**Exercise details**
Copy every line of the listing below word for word, keeping each line in its original order.

**Data excerpts**

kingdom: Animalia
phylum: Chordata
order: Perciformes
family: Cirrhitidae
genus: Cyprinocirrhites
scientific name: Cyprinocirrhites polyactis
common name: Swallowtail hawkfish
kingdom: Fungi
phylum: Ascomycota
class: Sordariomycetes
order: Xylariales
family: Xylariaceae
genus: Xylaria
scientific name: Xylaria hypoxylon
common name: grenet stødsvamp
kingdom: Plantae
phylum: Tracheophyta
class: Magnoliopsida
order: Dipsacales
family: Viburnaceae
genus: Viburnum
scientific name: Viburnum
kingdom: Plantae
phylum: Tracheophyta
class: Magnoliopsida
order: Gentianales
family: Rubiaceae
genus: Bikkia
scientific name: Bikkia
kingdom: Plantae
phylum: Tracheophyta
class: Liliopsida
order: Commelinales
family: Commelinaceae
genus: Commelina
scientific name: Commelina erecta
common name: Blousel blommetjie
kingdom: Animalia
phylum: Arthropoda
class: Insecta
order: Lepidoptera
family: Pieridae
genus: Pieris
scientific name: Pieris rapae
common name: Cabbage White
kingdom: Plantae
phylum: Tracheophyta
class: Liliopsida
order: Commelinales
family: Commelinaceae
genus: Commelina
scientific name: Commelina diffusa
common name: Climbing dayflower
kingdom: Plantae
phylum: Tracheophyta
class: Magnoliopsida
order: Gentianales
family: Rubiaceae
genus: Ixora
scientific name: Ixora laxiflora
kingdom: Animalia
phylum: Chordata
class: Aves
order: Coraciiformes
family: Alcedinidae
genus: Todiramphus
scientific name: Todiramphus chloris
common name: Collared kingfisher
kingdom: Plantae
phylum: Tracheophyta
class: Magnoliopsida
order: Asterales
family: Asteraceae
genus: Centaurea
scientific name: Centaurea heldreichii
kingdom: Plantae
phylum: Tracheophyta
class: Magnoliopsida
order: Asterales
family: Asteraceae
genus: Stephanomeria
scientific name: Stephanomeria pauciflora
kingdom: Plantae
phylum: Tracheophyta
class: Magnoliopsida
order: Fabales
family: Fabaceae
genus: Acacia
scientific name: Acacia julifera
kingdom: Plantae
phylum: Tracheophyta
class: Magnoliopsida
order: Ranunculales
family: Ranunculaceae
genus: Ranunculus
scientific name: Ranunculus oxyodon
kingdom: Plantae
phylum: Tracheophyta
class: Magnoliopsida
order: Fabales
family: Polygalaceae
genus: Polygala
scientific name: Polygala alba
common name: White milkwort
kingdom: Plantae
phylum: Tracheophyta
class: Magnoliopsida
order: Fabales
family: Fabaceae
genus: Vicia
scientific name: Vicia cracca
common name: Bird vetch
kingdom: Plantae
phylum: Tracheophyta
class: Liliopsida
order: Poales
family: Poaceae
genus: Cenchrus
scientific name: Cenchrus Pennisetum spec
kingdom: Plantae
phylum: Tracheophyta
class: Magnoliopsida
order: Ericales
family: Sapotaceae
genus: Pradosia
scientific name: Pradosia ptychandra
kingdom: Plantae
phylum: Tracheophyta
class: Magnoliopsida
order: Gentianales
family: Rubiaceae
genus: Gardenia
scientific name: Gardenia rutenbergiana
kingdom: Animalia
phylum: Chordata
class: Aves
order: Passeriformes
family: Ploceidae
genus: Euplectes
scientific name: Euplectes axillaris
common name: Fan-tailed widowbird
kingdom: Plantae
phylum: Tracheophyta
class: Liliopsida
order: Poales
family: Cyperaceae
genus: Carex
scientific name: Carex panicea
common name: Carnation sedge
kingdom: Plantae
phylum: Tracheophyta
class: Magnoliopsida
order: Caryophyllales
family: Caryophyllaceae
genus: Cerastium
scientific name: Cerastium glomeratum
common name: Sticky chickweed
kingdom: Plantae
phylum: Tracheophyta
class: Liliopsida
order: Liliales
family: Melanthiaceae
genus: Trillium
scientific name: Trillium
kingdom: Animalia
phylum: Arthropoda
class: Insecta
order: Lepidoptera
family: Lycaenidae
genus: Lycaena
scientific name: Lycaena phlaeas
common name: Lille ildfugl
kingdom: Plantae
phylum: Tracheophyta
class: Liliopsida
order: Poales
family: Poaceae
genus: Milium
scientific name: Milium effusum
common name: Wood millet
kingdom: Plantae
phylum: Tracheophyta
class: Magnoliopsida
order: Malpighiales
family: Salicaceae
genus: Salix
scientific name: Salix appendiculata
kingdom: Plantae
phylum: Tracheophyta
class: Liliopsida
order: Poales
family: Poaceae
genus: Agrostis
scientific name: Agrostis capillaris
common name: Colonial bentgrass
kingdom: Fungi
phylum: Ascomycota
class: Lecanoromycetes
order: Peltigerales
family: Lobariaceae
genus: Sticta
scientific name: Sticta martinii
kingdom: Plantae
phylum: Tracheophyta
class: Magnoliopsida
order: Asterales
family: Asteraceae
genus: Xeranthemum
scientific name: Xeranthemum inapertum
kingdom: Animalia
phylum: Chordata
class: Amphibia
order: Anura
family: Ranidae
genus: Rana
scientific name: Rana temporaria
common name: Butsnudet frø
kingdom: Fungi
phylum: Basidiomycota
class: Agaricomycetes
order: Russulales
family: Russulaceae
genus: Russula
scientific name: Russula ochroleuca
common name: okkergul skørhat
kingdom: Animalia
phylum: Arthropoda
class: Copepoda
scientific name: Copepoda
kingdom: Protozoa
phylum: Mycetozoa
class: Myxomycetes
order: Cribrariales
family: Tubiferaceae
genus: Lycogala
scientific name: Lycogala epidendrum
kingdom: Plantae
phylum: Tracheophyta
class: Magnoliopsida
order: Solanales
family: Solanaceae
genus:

**Finished answer**
kingdom: Animalia
phylum: Chordata
order: Perciformes
family: Cirrhitidae
genus: Cyprinocirrhites
scientific name: Cyprinocirrhites polyactis
common name: Swallowtail hawkfish
kingdom: Fungi
phylum: Ascomycota
class: Sordariomycetes
order: Xylariales
family: Xylariaceae
genus: Xylaria
scientific name: Xylaria hypoxylon
common name: grenet stødsvamp
kingdom: Plantae
phylum: Tracheophyta
class: Magnoliopsida
order: Dipsacales
family: Viburnaceae
genus: Viburnum
scientific name: Viburnum
kingdom: Plantae
phylum: Tracheophyta
class: Magnoliopsida
order: Gentianales
family: Rubiaceae
genus: Bikkia
scientific name: Bikkia
kingdom: Plantae
phylum: Tracheophyta
class: Liliopsida
order: Commelinales
family: Commelinaceae
genus: Commelina
scientific name: Commelina erecta
common name: Blousel blommetjie
kingdom: Animalia
phylum: Arthropoda
class: Insecta
order: Lepidoptera
family: Pieridae
genus: Pieris
scientific name: Pieris rapae
common name: Cabbage White
kingdom: Plantae
phylum: Tracheophyta
class: Liliopsida
order: Commelinales
family: Commelinaceae
genus: Commelina
scientific name: Commelina diffusa
common name: Climbing dayflower
kingdom: Plantae
phylum: Tracheophyta
class: Magnoliopsida
order: Gentianales
family: Rubiaceae
genus: Ixora
scientific name: Ixora laxiflora
kingdom: Animalia
phylum: Chordata
class: Aves
order: Coraciiformes
family: Alcedinidae
genus: Todiramphus
scientific name: Todiramphus chloris
common name: Collared kingfisher
kingdom: Plantae
phylum: Tracheophyta
class: Magnoliopsida
order: Asterales
family: Asteraceae
genus: Centaurea
scientific name: Centaurea heldreichii
kingdom: Plantae
phylum: Tracheophyta
class: Magnoliopsida
order: Asterales
family: Asteraceae
genus: Stephanomeria
scientific name: Stephanomeria pauciflora
kingdom: Plantae
phylum: Tracheophyta
class: Magnoliopsida
order: Fabales
family: Fabaceae
genus: Acacia
scientific name: Acacia julifera
kingdom: Plantae
phylum: Tracheophyta
class: Magnoliopsida
order: Ranunculales
family: Ranunculaceae
genus: Ranunculus
scientific name: Ranunculus oxyodon
kingdom: Plantae
phylum: Tracheophyta
class: Magnoliopsida
order: Fabales
family: Polygalaceae
genus: Polygala
scientific name: Polygala alba
common name: White milkwort
kingdom: Plantae
phylum: Tracheophyta
class: Magnoliopsida
order: Fabales
family: Fabaceae
genus: Vicia
scientific name: Vicia cracca
common name: Bird vetch
kingdom: Plantae
phylum: Tracheophyta
class: Liliopsida
order: Poales
family: Poaceae
genus: Cenchrus
scientific name: Cenchrus Pennisetum spec
kingdom: Plantae
phylum: Tracheophyta
class: Magnoliopsida
order: Ericales
family: Sapotaceae
genus: Pradosia
scientific name: Pradosia ptychandra
kingdom: Plantae
phylum: Tracheophyta
class: Magnoliopsida
order: Gentianales
family: Rubiaceae
genus: Gardenia
scientific name: Gardenia rutenbergiana
kingdom: Animalia
phylum: Chordata
class: Aves
order: Passeriformes
family: Ploceidae
genus: Euplectes
scientific name: Euplectes axillaris
common name: Fan-tailed widowbird
kingdom: Plantae
phylum: Tracheophyta
class: Liliopsida
order: Poales
family: Cyperaceae
genus: Carex
scientific name: Carex panicea
common name: Carnation sedge
kingdom: Plantae
phylum: Tracheophyta
class: Magnoliopsida
order: Caryophyllales
family: Caryophyllaceae
genus: Cerastium
scientific name: Cerastium glomeratum
common name: Sticky chickweed
kingdom: Plantae
phylum: Tracheophyta
class: Liliopsida
order: Liliales
family: Melanthiaceae
genus: Trillium
scientific name: Trillium
kingdom: Animalia
phylum: Arthropoda
class: Insecta
order: Lepidoptera
family: Lycaenidae
genus: Lycaena
scientific name: Lycaena phlaeas
common name: Lille ildfugl
kingdom: Plantae
phylum: Tracheophyta
class: Liliopsida
order: Poales
family: Poaceae
genus: Milium
scientific name: Milium effusum
common name: Wood millet
kingdom: Plantae
phylum: Tracheophyta
class: Magnoliopsida
order: Malpighiales
family: Salicaceae
genus: Salix
scientific name: Salix appendiculata
kingdom: Plantae
phylum: Tracheophyta
class: Liliopsida
order: Poales
family: Poaceae
genus: Agrostis
scientific name: Agrostis capillaris
common name: Colonial bentgrass
kingdom: Fungi
phylum: Ascomycota
class: Lecanoromycetes
order: Peltigerales
family: Lobariaceae
genus: Sticta
scientific name: Sticta martinii
kingdom: Plantae
phylum: Tracheophyta
class: Magnoliopsida
order: Asterales
family: Asteraceae
genus: Xeranthemum
scientific name: Xeranthemum inapertum
kingdom: Animalia
phylum: Chordata
class: Amphibia
order: Anura
family: Ranidae
genus: Rana
scientific name: Rana temporaria
common name: Butsnudet frø
kingdom: Fungi
phylum: Basidiomycota
class: Agaricomycetes
order: Russulales
family: Russulaceae
genus: Russula
scientific name: Russula ochroleuca
common name: okkergul skørhat
kingdom: Animalia
phylum: Arthropoda
class: Copepoda
scientific name: Copepoda
kingdom: Protozoa
phylum: Mycetozoa
class: Myxomycetes
order: Cribrariales
family: Tubiferaceae
genus: Lycogala
scientific name: Lycogala epidendrum
kingdom: Plantae
phylum: Tracheophyta
class: Magnoliopsida
order: Solanales
family: Solanaceae
genus:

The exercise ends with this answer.